Friday, November 29, 2013

Online Immortality and Other Perils of the Digital Age

Mind: blown.

It's a moment for any of us here and there. The experience may not be particularly profound; you just have a "whoa" moment and go on about your business. It isn't usually that important. Perhaps this isn't either.

Tonight we had Thanksgiving dinner and I uploaded a family photo to Facebook.

And so it uploaded, on my 12-year-old Mac, which tends to go into super slo-mo spinning-rainbow-disk mode whenever you ask it to do anything complicated like look at pages with Javascript on them.

Before posting, it automatically tags your photo for your convenience. There's a box around my face, my older daughter's, and my son's girlfriend's. It's correctly identified each of us.

So I had a "whoa" moment here. Facebook can identify me on sight, whether it's a picture I post or a picture a friend posts. I could delete my account, but presumably, it would still know when I crop up here or there.

To me, some of the privacy concerns about social media in general have always seemed a little narcissistic. Really, who cares? In the grand scheme of things, does it matter if you're easily pulled up in an internet search? Why would anybody search for me? Is my life that important? I am living it, and consider myself something of an authority when I say it isn't. But thanks for asking.

The concerns, though, are real. Being a nominally grown-up person, I've been careful on Facebook for a while. I have work contacts - my boss, in fact (whom I worked with in a different capacity, outside my organization, before he became my boss; but I haven't seen any need to unfriend him). I keep political and other potentially controversial opinions more or less to myself, including in public threads such as liked-page post comments, or in comment threads on posts by like-minded friends. I know they show up in people's feeds, whether directly connected to them or not.

In this case, though, Facebook recognized my older daughter and my son's girlfriend right away. It prompted me to tag my son and younger daughter, whom it didn't recognize. It didn't even ask about the cat. The cat is Bingo, Facebook. Bingo is important. This is the internet, Facebook. Perhaps you've heard of cats?

It just got me thinking about how it doesn't matter if I am on Facebook or not. Facebook was just the beginning of something so much bigger. Society, as of course we've known for a while, is not and never what it used to be. Things change, always, and now, everything we do is public. Many things we do are published. And, to some extent, maybe a large or at least increasing extent, we've lost control of whether we are publishing or not. We are all part of a much larger network, on- and offline, and enough members of that network are publishing that we are out there. All of us.

I'm not particularly paranoid. I don't bitch about Facebook's privacy settings. I know to turn off notifications for certain audiences. It's a fact of life; facts of life change; you adapt. Everybody has to adapt, because life changes. Nothing new here.

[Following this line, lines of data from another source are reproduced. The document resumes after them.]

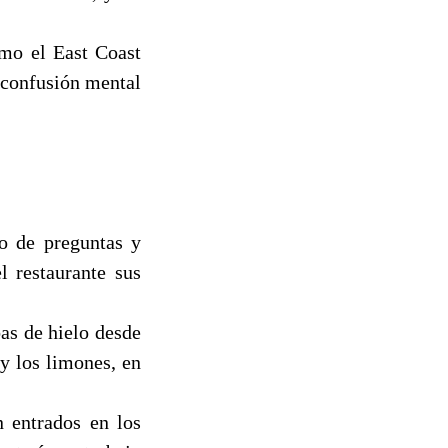
omo el East Coast
, confusión mental
so de preguntas y
l restaurante sus
as de hielo desde
 y los limones, en
n entrados en los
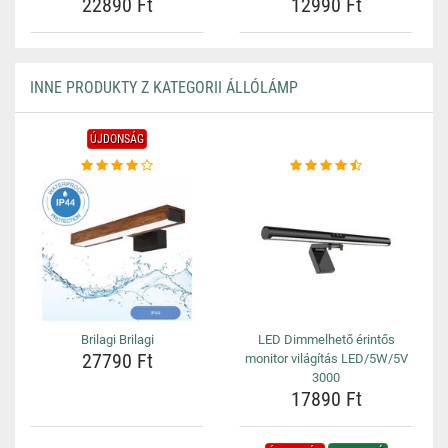
22890 Ft
12990 Ft
INNE PRODUKTY Z KATEGORII ÁLLÓLÁMP
ÚJDONSÁG
Brilagi Brilagi
LED Dimmelhető érintős
27790 Ft
monitor világítás LED/5W/5V
3000
17890 Ft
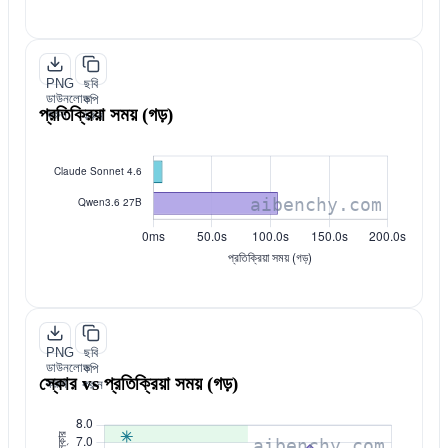
PNG
ছবি
ডাউনলোড
কপি
প্রতিক্রিয়া সময় (গড়)
করুন
করুন
PNG
ছবি
ডাউনলোড
কপি
স্কোর vs প্রতিক্রিয়া সময় (গড়)
করুন
করুন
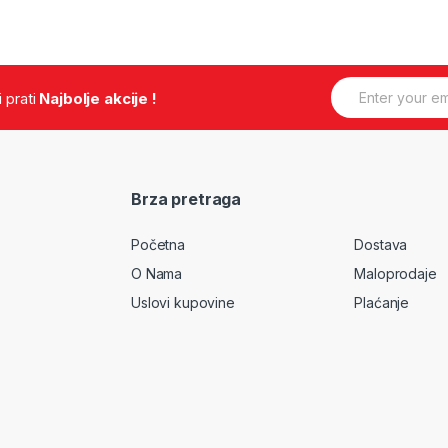
E
.i prati
Najbolje akcije !
m
a
i
l
*
Brza pretraga
Početna
Dostava
O Nama
Maloprodaje
Uslovi kupovine
Plaćanje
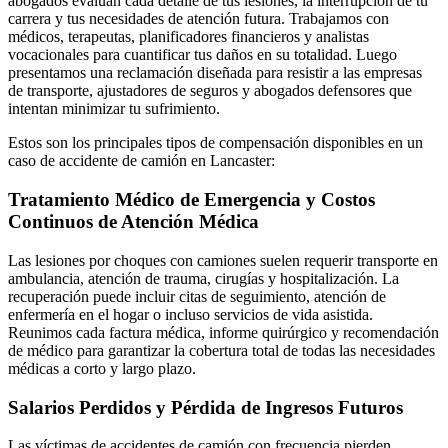
abogados evalúan cada detalle de tus lesiones, la interrupción de tu
carrera y tus necesidades de atención futura. Trabajamos con
médicos, terapeutas, planificadores financieros y analistas
vocacionales para cuantificar tus daños en su totalidad. Luego
presentamos una reclamación diseñada para resistir a las empresas
de transporte, ajustadores de seguros y abogados defensores que
intentan minimizar tu sufrimiento.
Estos son los principales tipos de compensación disponibles en un
caso de accidente de camión en Lancaster:
Tratamiento Médico de Emergencia y Costos
Continuos de Atención Médica
Las lesiones por choques con camiones suelen requerir transporte en
ambulancia, atención de trauma, cirugías y hospitalización. La
recuperación puede incluir citas de seguimiento, atención de
enfermería en el hogar o incluso servicios de vida asistida.
Reunimos cada factura médica, informe quirúrgico y recomendación
de médico para garantizar la cobertura total de todas las necesidades
médicas a corto y largo plazo.
Salarios Perdidos y Pérdida de Ingresos Futuros
Las víctimas de accidentes de camión con frecuencia pierden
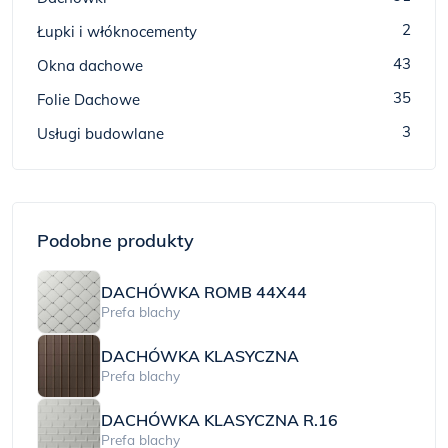
2
Łupki i włóknocementy
43
Okna dachowe
35
Folie Dachowe
3
Usługi budowlane
Podobne produkty
DACHÓWKA ROMB 44X44
Prefa blachy
DACHÓWKA KLASYCZNA
Prefa blachy
DACHÓWKA KLASYCZNA R.16
Prefa blachy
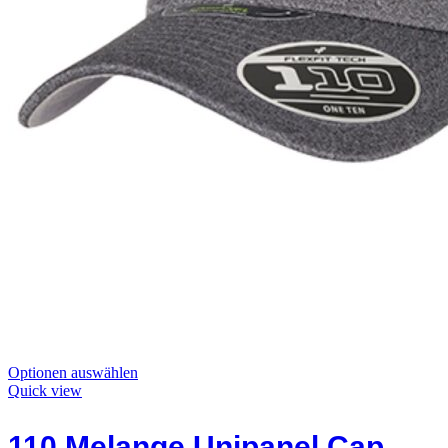
Dieses
Optionen auswählen
Produkt
Quick view
hat
Optionen,
110 Melange Unipanel Cap
die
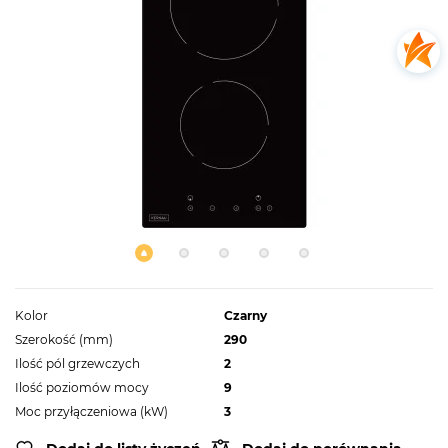
Kolor
Czarny
Szerokość (mm)
290
Ilość pól grzewczych
2
Ilość poziomów mocy
9
Moc przyłączeniowa (kW)
3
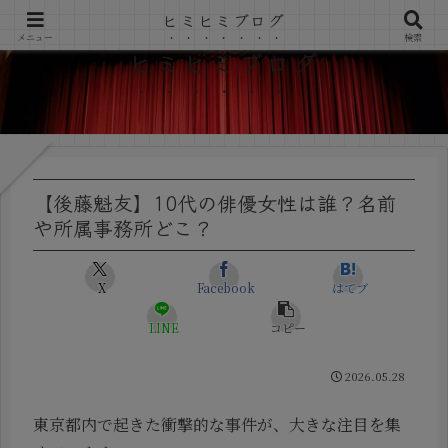
ヒミヒミブログ
メニュー
検索
ヒミヒミブログ
【後藤魁友】10代の俳優女性は誰？名前
や所属事務所どこ？
X
Facebook
はてブ
LINE
コピー
2026.05.28
東京都内で起きた衝撃的な事件が、大きな注目を集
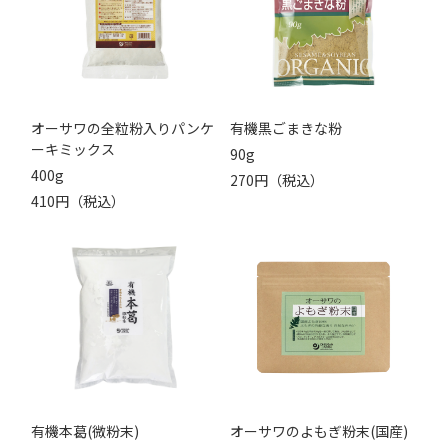
オーサワの全粒粉入りパンケ
有機黒ごまきな粉
ーキミックス
90g
400g
270円（税込）
410円（税込）
有機本葛(微粉末)
オーサワのよもぎ粉末(国産)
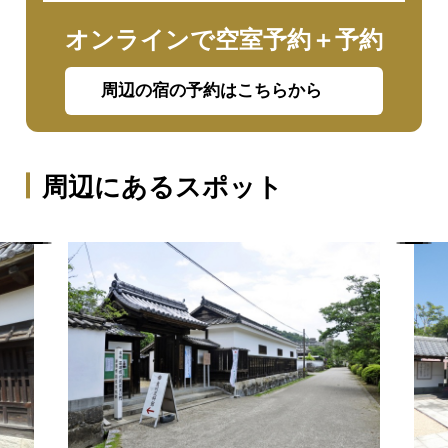
オンラインで空室予約＋予約
周辺の宿の予約はこちらから
周辺にあるスポット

What I'm actually excited about - with supreme narcissism, as it turns out - is that every time a new iPhone comes out, I start thinking maybe I don't actually have to die. Because, you know, now you don't even have to touch the thing, in case your fingers happen to be all greasy from eating fried chicken. And if your arteries are fatally clogged (just a coincidence, I'm sure!) and you suffer cardiac arrest, I'm thinking that we are only a couple of releases away from an iPhone that uploads your memories, behavior patterns, and knowledge, and is able to function enough like you that it is and may as well be a reasonably perfect copy. So your body gets old and dies, so what? You're completely backed up, and if you've been careful, your screen isn't even cracked.

I don't know about you, but I have always felt that dying is overrated.

What happens when the internet consists largely of living, conscious human minds? What happens when flesh-based people become a minority? We electronic people would have a much larger base of knowledge and experience, not to mention the ability not to get distracted by such unnecessary physical demands as craving trans fats or sex with wildly inappropriate partners. Wouldn't it make sense for us to run things for the common good? Wouldn't these flesh children be considered incompetent to make any serious decisions? They'd have to be ruled and protected, and/or used for whatever they might still be good for that electronic people couldn't do. (The first few generations of electronic people probably would lack qualities like the occasional spark of spontaneous genius, but I bet those advances would come pretty quickly.)

So anyway, facial recognition software = dystopian electronic society, but at least we should still have plenty of cats. Where there are cats, there is hope.